“There is no history that tells us that government intervention works,” Santos chief executive Kevin Gallagher told a conference in Sydney, adding that intervention had contributed to the problems in the east coast market today.
“You’ll get the same outcome that you always get when governments intervene in free markets: eventually you’ll pay the price for it, and that will be jobs, it will be higher gas prices, it will be less gas to market,” he said.
Loose voting bloc
With Labor divided and undecided over the tax cuts, the government is just three votes shy of securing the crossbench votes needed. The Centre Alliance, which has two senators, wants measures implemented to reduce the gas price which is linked to power prices.

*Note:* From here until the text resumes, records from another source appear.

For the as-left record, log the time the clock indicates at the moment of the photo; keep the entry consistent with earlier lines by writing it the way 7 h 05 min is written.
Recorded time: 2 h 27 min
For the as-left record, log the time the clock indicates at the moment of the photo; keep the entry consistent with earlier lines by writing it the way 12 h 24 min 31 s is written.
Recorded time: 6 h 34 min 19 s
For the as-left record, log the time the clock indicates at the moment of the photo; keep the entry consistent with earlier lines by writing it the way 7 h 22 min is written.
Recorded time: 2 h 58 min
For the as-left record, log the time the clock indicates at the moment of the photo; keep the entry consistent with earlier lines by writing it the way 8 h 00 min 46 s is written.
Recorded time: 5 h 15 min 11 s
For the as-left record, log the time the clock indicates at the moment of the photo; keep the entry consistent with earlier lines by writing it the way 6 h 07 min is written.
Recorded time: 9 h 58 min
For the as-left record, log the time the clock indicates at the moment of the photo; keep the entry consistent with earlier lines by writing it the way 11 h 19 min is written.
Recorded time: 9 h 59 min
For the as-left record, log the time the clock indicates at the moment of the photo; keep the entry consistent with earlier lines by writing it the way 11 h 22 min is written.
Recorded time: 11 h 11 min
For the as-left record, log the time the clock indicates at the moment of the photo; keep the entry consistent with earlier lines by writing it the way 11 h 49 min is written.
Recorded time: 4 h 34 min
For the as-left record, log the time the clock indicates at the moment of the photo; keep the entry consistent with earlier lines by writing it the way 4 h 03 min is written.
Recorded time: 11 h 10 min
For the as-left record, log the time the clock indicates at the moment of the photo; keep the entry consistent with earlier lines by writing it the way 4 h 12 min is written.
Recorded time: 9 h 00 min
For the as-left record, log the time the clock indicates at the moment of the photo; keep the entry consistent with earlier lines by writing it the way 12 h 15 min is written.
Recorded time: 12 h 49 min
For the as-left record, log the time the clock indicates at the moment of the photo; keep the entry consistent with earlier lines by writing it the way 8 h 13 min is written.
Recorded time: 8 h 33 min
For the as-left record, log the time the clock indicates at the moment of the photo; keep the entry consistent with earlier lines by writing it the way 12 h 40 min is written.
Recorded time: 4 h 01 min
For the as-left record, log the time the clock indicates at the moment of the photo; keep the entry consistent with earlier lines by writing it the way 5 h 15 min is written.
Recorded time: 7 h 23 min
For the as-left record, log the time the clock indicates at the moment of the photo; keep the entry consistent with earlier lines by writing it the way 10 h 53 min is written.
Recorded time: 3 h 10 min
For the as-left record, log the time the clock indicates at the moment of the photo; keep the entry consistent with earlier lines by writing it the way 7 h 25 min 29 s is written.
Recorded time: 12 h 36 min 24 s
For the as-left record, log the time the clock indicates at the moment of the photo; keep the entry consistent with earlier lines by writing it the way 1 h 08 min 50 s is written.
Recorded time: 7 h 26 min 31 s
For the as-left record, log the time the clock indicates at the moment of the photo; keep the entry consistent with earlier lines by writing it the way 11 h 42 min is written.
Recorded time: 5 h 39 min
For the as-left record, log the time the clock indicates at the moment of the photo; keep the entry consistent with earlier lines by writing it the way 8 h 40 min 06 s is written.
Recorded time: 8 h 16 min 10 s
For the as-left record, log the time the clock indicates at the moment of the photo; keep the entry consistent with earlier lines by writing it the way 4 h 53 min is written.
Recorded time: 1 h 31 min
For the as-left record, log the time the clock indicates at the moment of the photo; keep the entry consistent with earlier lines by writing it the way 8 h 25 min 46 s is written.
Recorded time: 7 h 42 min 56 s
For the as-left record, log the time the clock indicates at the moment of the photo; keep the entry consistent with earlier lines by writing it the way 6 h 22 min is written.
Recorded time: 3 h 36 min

It has forged a loose voting bloc with Tasmania senator Jacqui Lambie and is inclined towards supporting the full tax cut package but only if the benefit to taxpayers is not gobbled up by energy companies.
Centre Alliance senator Rex Patrick and Resources Minister Matt Canavan discussed short and long-term options to lower the gas price at a lengthy meeting on Monday that was also attended by Finance Minister and tax cut negotiator Mathias Cormann.
Labor’s gas quota, first announced by Chris Bowen in 2016 and taken to the last two elections, would apply a national interest test to new or significantly expanded gas projects that would be assessed by a Foreign Investment Review Board-style independent board.
The board could then recommend a quota of gas be reserved for the domestic market in the national interest.
We are paying more for gas than our Asian friends who are using our gas, it doesn’t make sense.
— Senator Rex Patrick
As well as the domestic gas quota, Monday’s meeting discussed making the Domestic Gas Security Mechanism more robust in order to force more gas into the domestic market and lower prices.
The mechanism arms the government with a trigger to force the companies to direct ore export gas to the domestic market to meet supply and to stop prices rising.
Due for review
Senator Canavan said the mechanism was already due to be reviewed next year and the government was also already looking at “operational changes to ensure its effectiveness”.
Senator Patrick, Nick Xenophon and Senator Canavan negotiated the Domestic Gas Security Mechanism in return for their support in 2017 to lower the company tax rate for businesses with turnovers of up to $50 million.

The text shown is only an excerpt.